:: Selected extract
# Removing Dax Wax



## gargreen7 (Apr 12, 2009)

remember using this a while ages and it taking days to get out of my hair, 

now i have work in half hour and the only wax i have hear is that with no time to go to the shop and i'm not going out with fluffy hair ! 

i head vegetable oil will get it out if you use too much as the shampoo is real hard to come by, in fact i dont think i have ever seen it.

any tips?


----------



## Matt B (Feb 21, 2010)

Just a thought, why not wear a hat? 

Sorry not very helpful, I know. But couldn't resist.


----------



## bjarvis2785 (Oct 4, 2008)

just don't use too much - most people have issues because they use too much.

That aside, when you come to wash it out, put the shampoo in dry (as in don't rinse your hair first)... then wash it out as normal, shampoo again then rinse.

works a treat for me if ever i'm stuck using a product i can't get out.


----------



## Hou (Sep 20, 2010)

I was told at my barbers to wash with washing up liquid first then shampoo!


----------



## Avanti (Jan 17, 2006)
::::
◆ **Apply what you read**
**a)** List every username that heads a post in the thread on removing Dax Wax.
**b)** Please continue the thread on removing Dax Wax by writing the post that comes after Avanti's heading.
The data below has no part in this work.
:: Dataset content
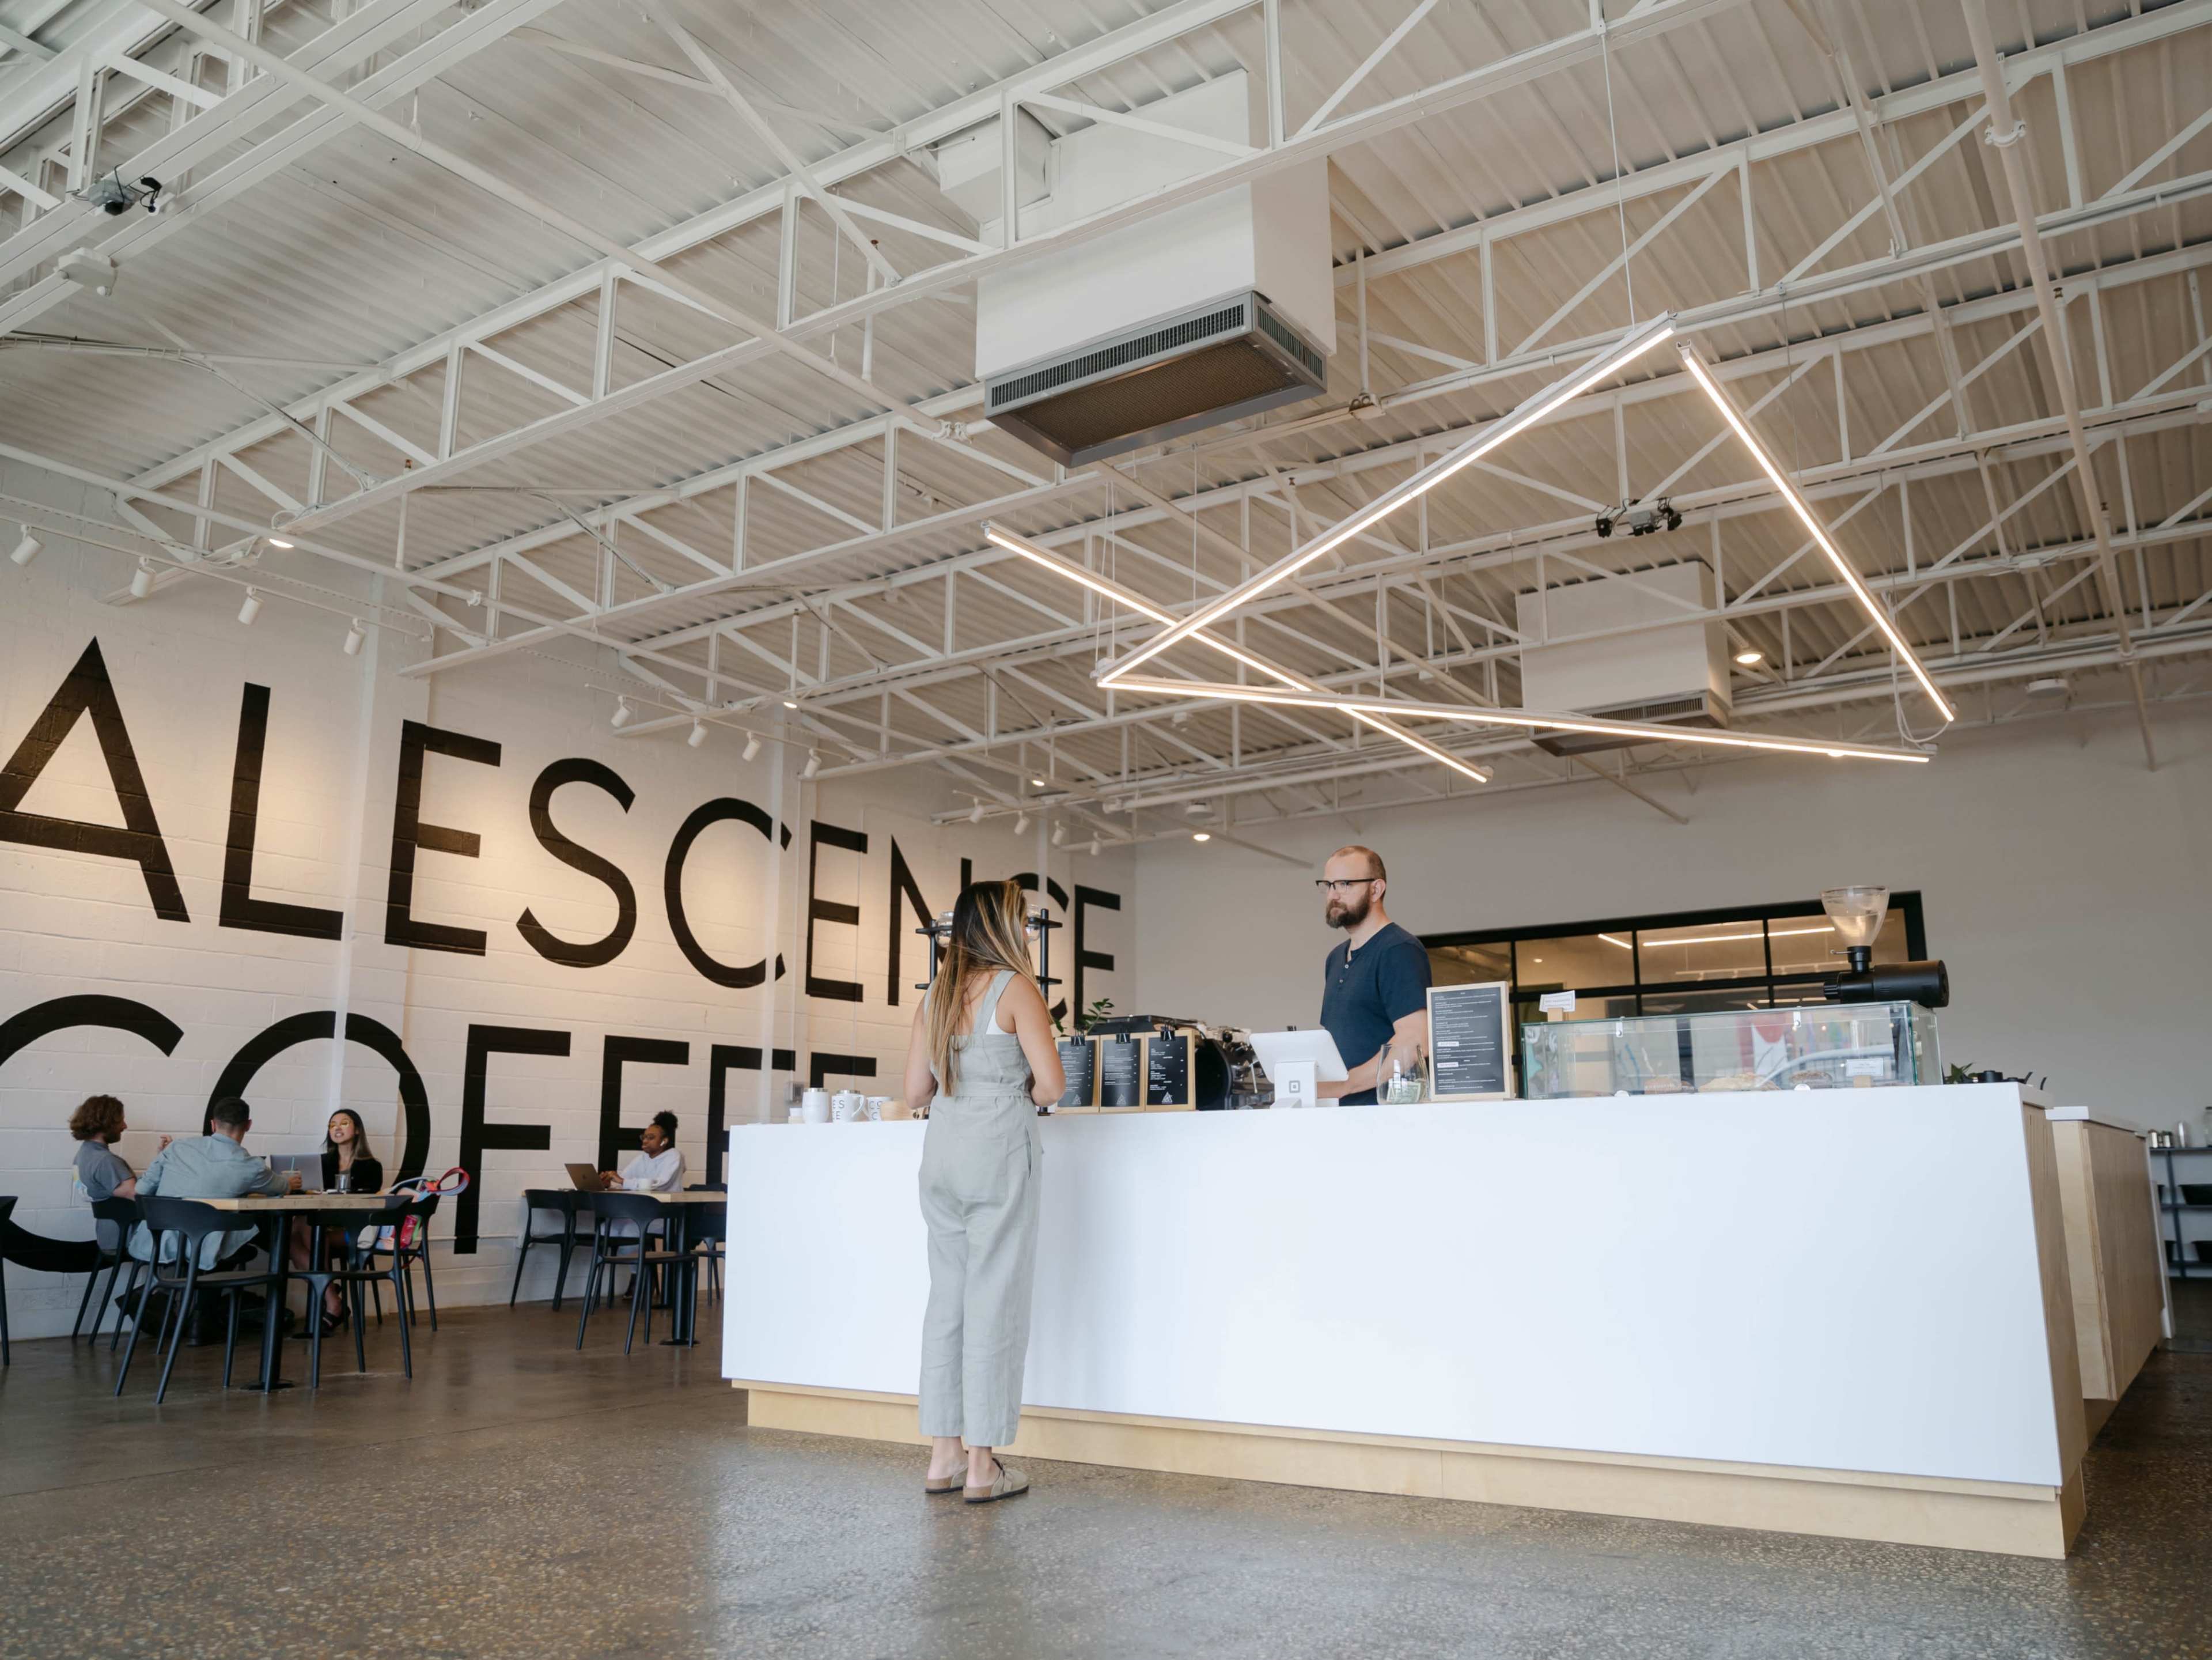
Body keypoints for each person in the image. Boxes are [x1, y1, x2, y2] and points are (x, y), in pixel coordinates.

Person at [902, 879, 1065, 1504]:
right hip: (997, 1151)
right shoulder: (1016, 988)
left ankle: (941, 1454)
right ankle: (981, 1464)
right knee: (994, 1299)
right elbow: (1050, 1086)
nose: (1028, 932)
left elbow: (916, 1092)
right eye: (1022, 921)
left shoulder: (935, 996)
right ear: (999, 926)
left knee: (948, 1300)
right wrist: (1010, 1093)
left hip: (942, 1152)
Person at [1313, 845, 1433, 1104]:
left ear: (1376, 889)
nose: (1334, 894)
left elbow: (1414, 1039)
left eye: (1345, 884)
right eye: (1329, 884)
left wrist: (1344, 1086)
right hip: (1340, 1115)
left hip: (1385, 1118)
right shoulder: (1335, 958)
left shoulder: (1399, 950)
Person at [129, 1096, 296, 1270]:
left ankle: (169, 1291)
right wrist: (290, 1181)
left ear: (213, 1124)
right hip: (206, 1250)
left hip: (157, 1243)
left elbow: (141, 1189)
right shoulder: (252, 1166)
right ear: (248, 1125)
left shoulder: (175, 1148)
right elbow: (283, 1187)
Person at [290, 1109, 385, 1333]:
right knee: (292, 1235)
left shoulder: (371, 1166)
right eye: (332, 1124)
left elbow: (367, 1203)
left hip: (353, 1229)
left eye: (344, 1123)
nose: (337, 1128)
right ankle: (333, 1297)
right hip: (324, 1225)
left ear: (358, 1130)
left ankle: (331, 1300)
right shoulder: (321, 1163)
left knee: (307, 1226)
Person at [69, 1095, 169, 1254]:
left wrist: (160, 1158)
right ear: (106, 1123)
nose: (125, 1126)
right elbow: (141, 1195)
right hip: (127, 1240)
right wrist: (166, 1159)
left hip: (109, 1238)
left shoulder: (83, 1155)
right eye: (120, 1121)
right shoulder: (106, 1162)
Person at [600, 1111, 685, 1192]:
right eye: (644, 1137)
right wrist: (609, 1184)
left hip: (668, 1206)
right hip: (645, 1204)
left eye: (651, 1138)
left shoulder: (674, 1155)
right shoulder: (642, 1158)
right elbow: (624, 1184)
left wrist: (622, 1181)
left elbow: (659, 1186)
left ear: (664, 1141)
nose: (645, 1141)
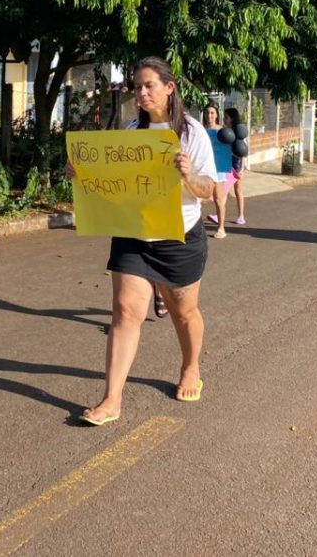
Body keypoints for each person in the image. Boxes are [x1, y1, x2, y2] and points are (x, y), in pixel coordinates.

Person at [80, 56, 218, 425]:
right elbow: (114, 186)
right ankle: (111, 399)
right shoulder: (129, 132)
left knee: (183, 311)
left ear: (169, 88)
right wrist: (82, 172)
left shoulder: (191, 132)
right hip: (134, 234)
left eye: (148, 86)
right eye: (136, 87)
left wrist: (189, 175)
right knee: (126, 310)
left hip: (178, 237)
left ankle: (191, 366)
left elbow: (208, 188)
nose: (140, 93)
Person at [202, 103, 230, 240]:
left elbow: (230, 147)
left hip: (218, 169)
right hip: (204, 169)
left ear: (217, 115)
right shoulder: (201, 130)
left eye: (212, 113)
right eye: (207, 113)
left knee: (218, 199)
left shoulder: (222, 131)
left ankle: (221, 228)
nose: (209, 116)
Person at [223, 107, 247, 225]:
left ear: (232, 118)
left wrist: (242, 168)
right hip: (227, 163)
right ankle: (219, 215)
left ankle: (241, 215)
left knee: (238, 190)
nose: (224, 119)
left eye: (226, 117)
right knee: (223, 190)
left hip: (236, 164)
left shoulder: (238, 132)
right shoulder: (225, 131)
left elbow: (243, 151)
::::
◆ **Your responses**
**a)** gargreen7, Matt B, bjarvis2785, Hou, Avanti

**b)**
Hou said:


> I was told at my barbers to wash with washing up liquid first then shampoo!


and did you try it?


----------



## Avanti (Jan 17, 2006)

gargreen7 said:


> remember using this a while ages and it taking days to get out of my hair,
> 
> now i have work in half hour and the only wax i have hear is that with no time to go to the shop and i'm not going out with fluffy hair !
> 
> ...


Try shampoo :thumb:


----------



## Miglior (Feb 12, 2006)

I used to use dax wax years ago as i have really thick hair and it was the only thing that tamed it! lol

but as you say its awful to remove! thinking about it, its pretty nasty stuff to be putting in your hair.

I now use V05 matt clay and its far far far better!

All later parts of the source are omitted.